What you have to do: Can you output all of the records below word for word, leaving the pictures out?

Excerpts from a dataset
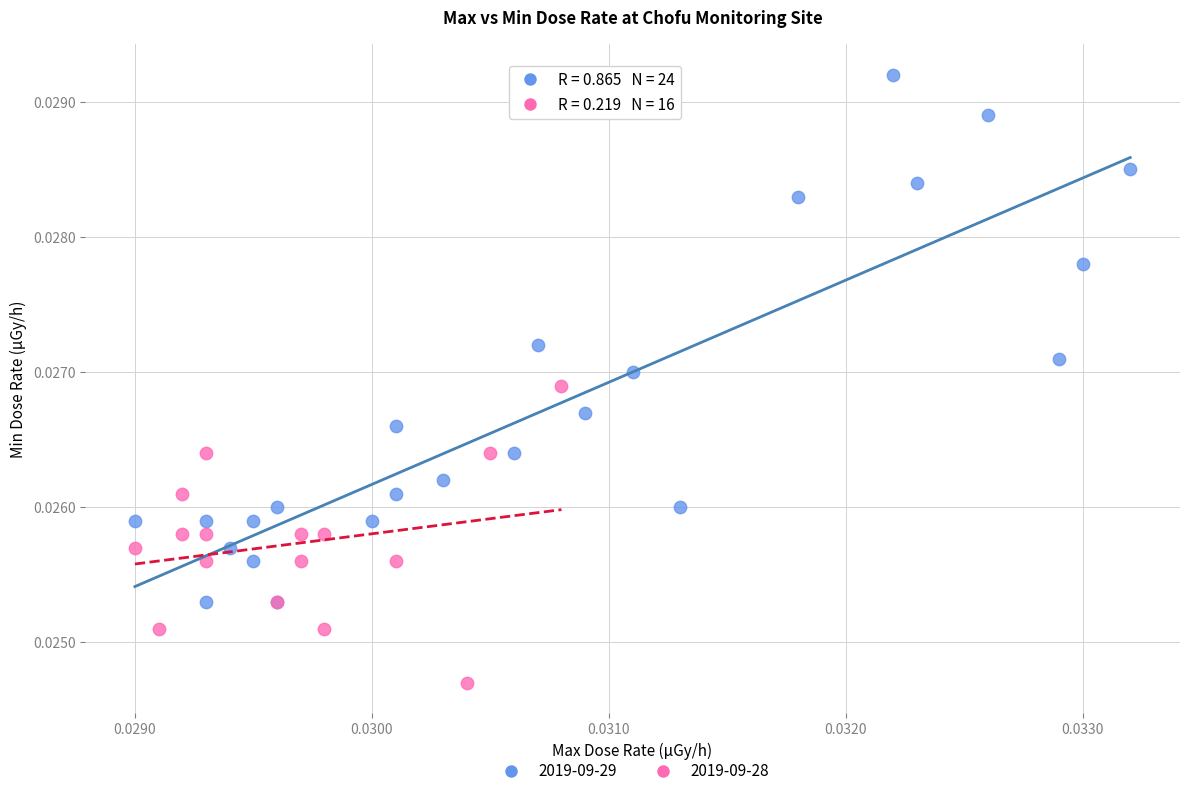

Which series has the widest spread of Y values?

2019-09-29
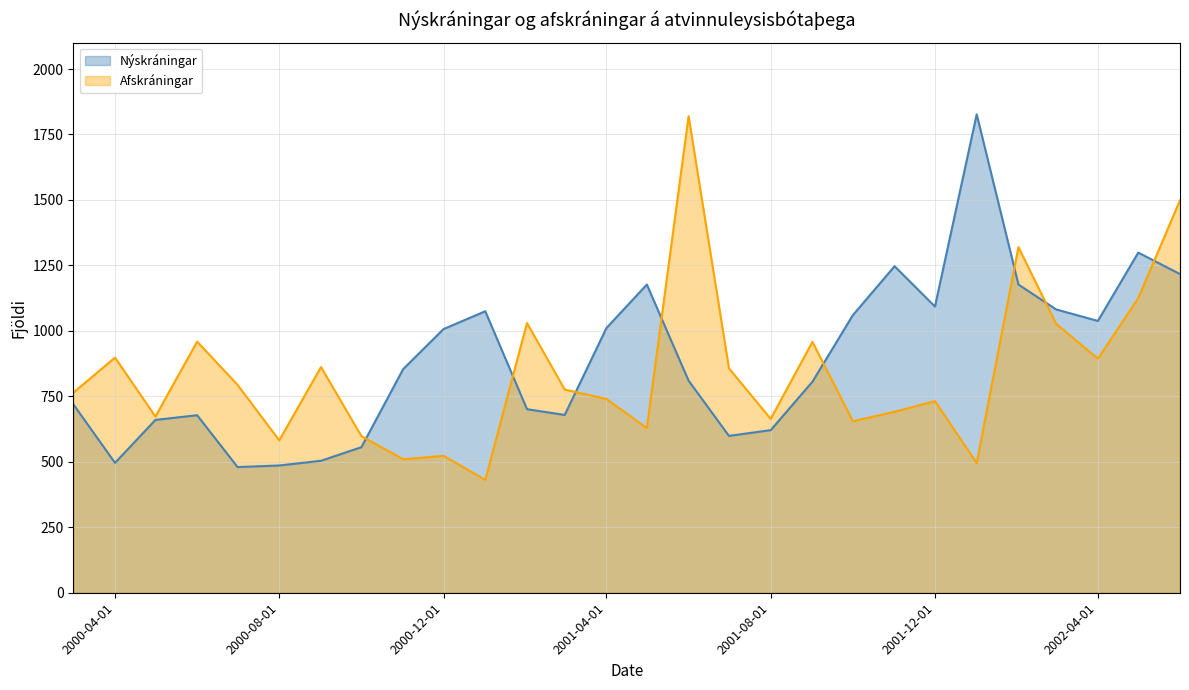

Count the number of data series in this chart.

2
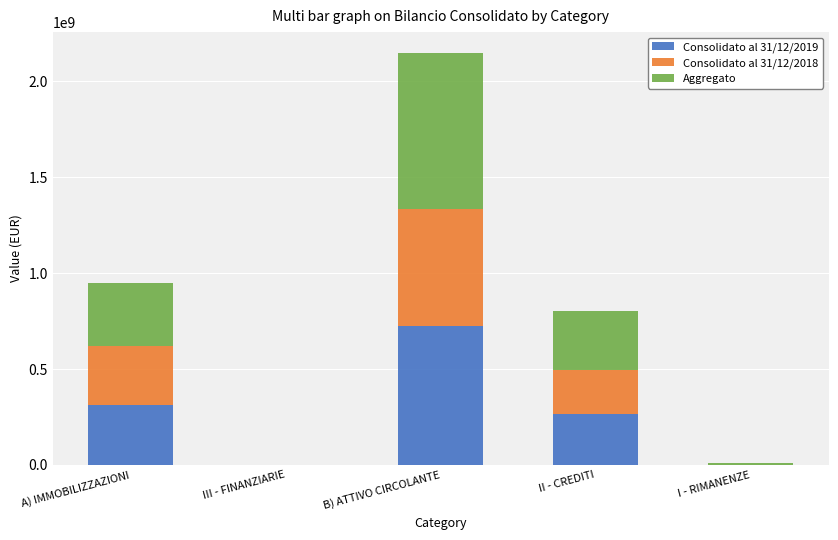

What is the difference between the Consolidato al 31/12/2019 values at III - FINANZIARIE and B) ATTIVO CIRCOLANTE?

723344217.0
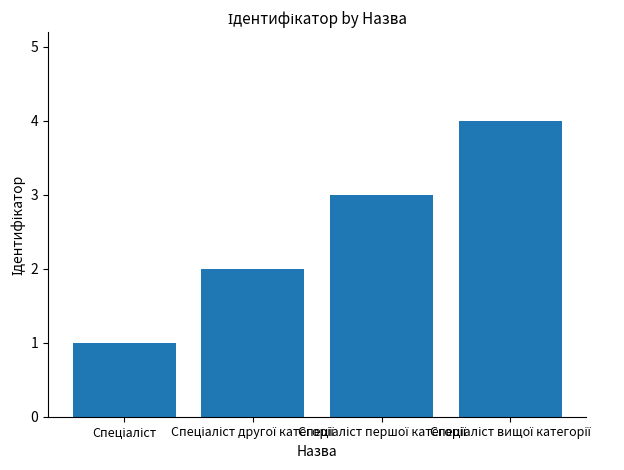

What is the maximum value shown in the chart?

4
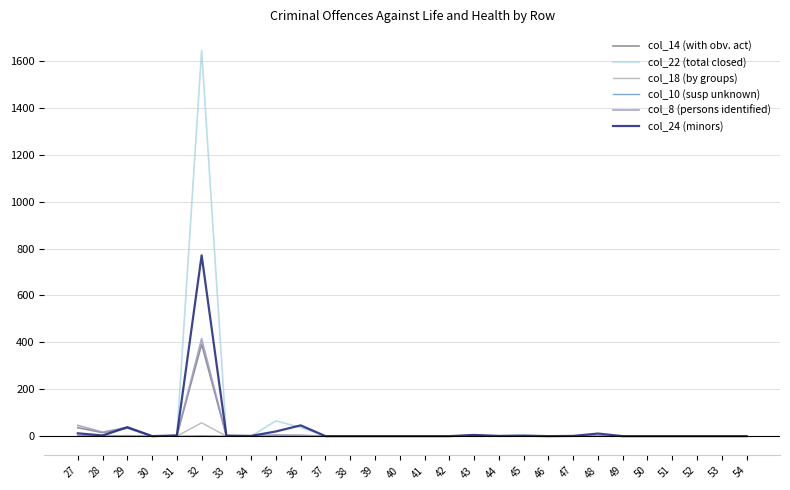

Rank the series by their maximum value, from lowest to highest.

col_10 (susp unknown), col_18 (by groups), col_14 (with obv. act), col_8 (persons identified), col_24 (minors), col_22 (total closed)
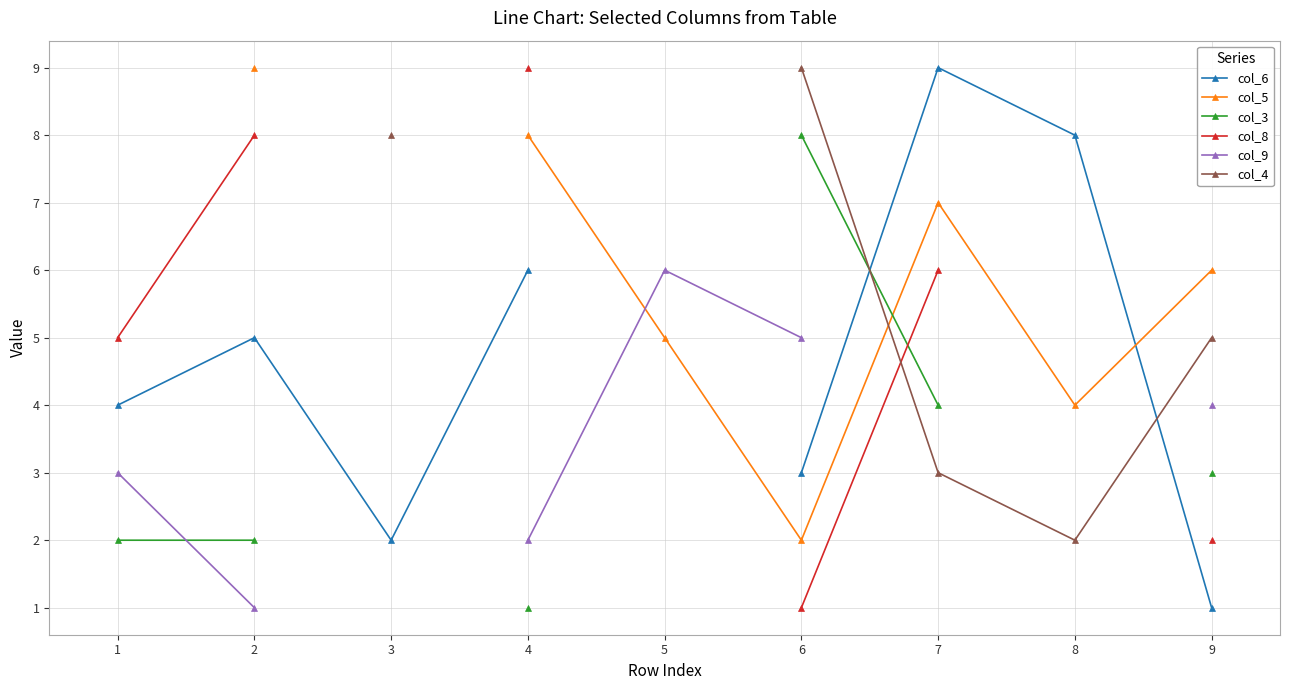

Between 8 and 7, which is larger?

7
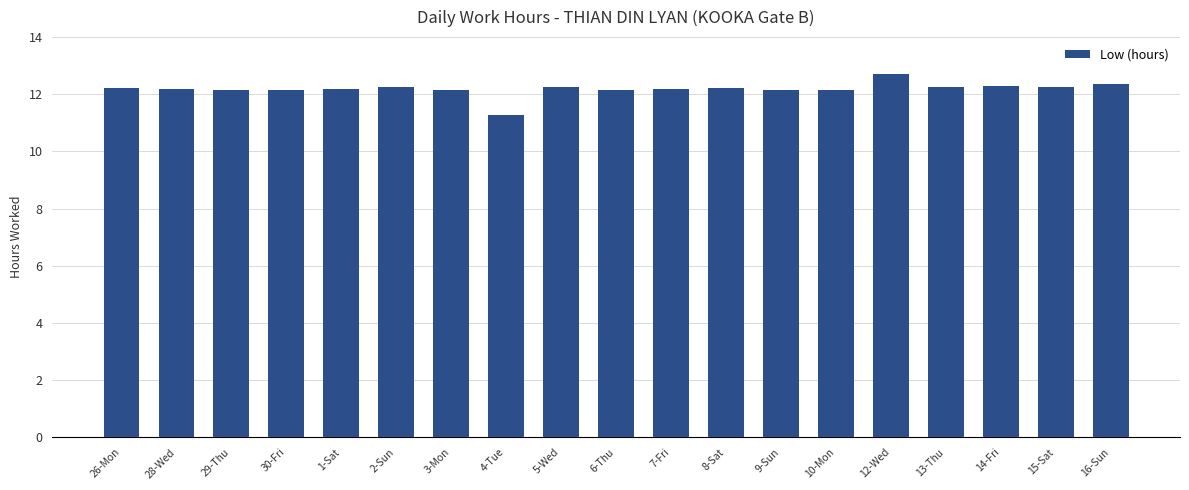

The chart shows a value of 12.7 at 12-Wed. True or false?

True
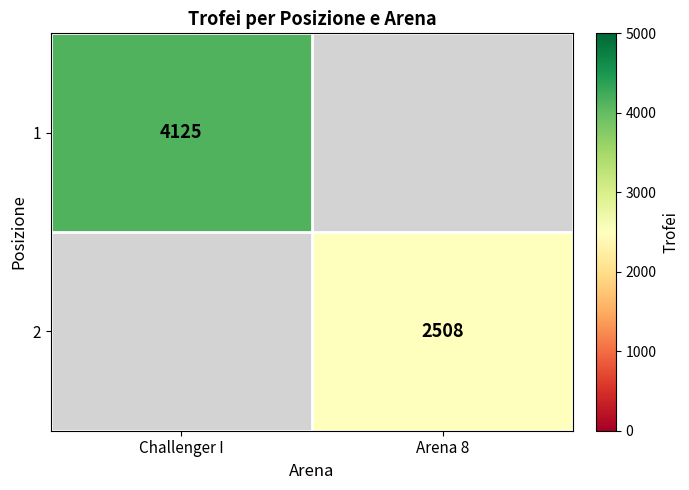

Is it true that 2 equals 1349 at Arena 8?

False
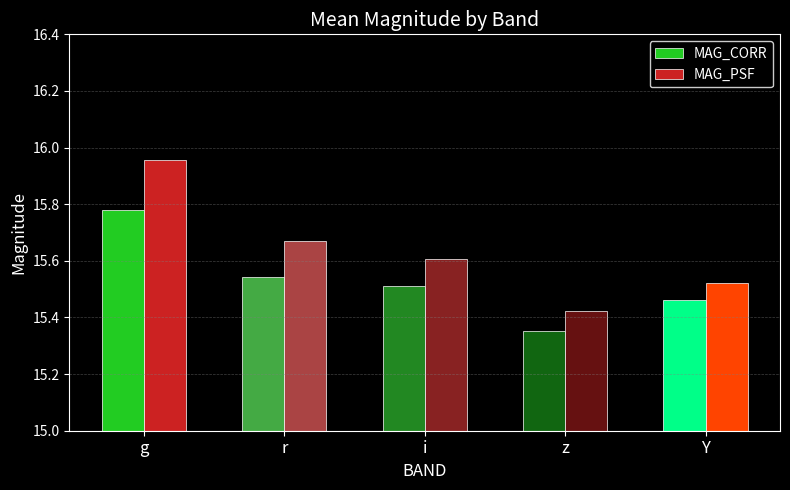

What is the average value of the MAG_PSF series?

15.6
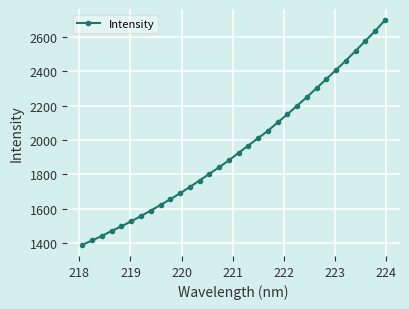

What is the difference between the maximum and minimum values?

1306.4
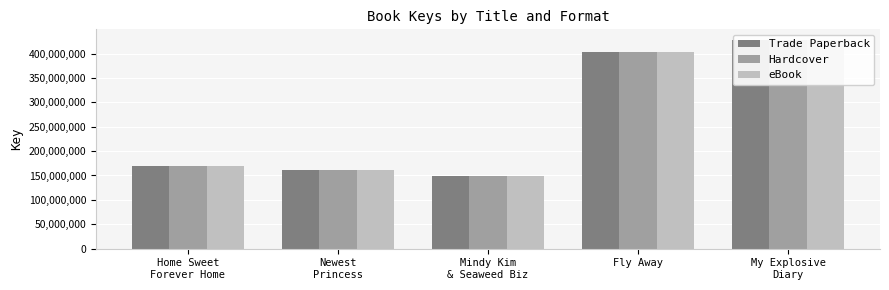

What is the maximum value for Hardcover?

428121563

Task result:
Which series has the widest spread of Y values?

2019-09-29

Count the number of data series in this chart.

2

What is the difference between the Consolidato al 31/12/2019 values at III - FINANZIARIE and B) ATTIVO CIRCOLANTE?

723344217.0

What is the maximum value shown in the chart?

4

Rank the series by their maximum value, from lowest to highest.

col_10 (susp unknown), col_18 (by groups), col_14 (with obv. act), col_8 (persons identified), col_24 (minors), col_22 (total closed)

Between 8 and 7, which is larger?

7

The chart shows a value of 12.7 at 12-Wed. True or false?

True

Is it true that 2 equals 1349 at Arena 8?

False

What is the average value of the MAG_PSF series?

15.6

What is the difference between the maximum and minimum values?

1306.4

What is the maximum value for Hardcover?

428121563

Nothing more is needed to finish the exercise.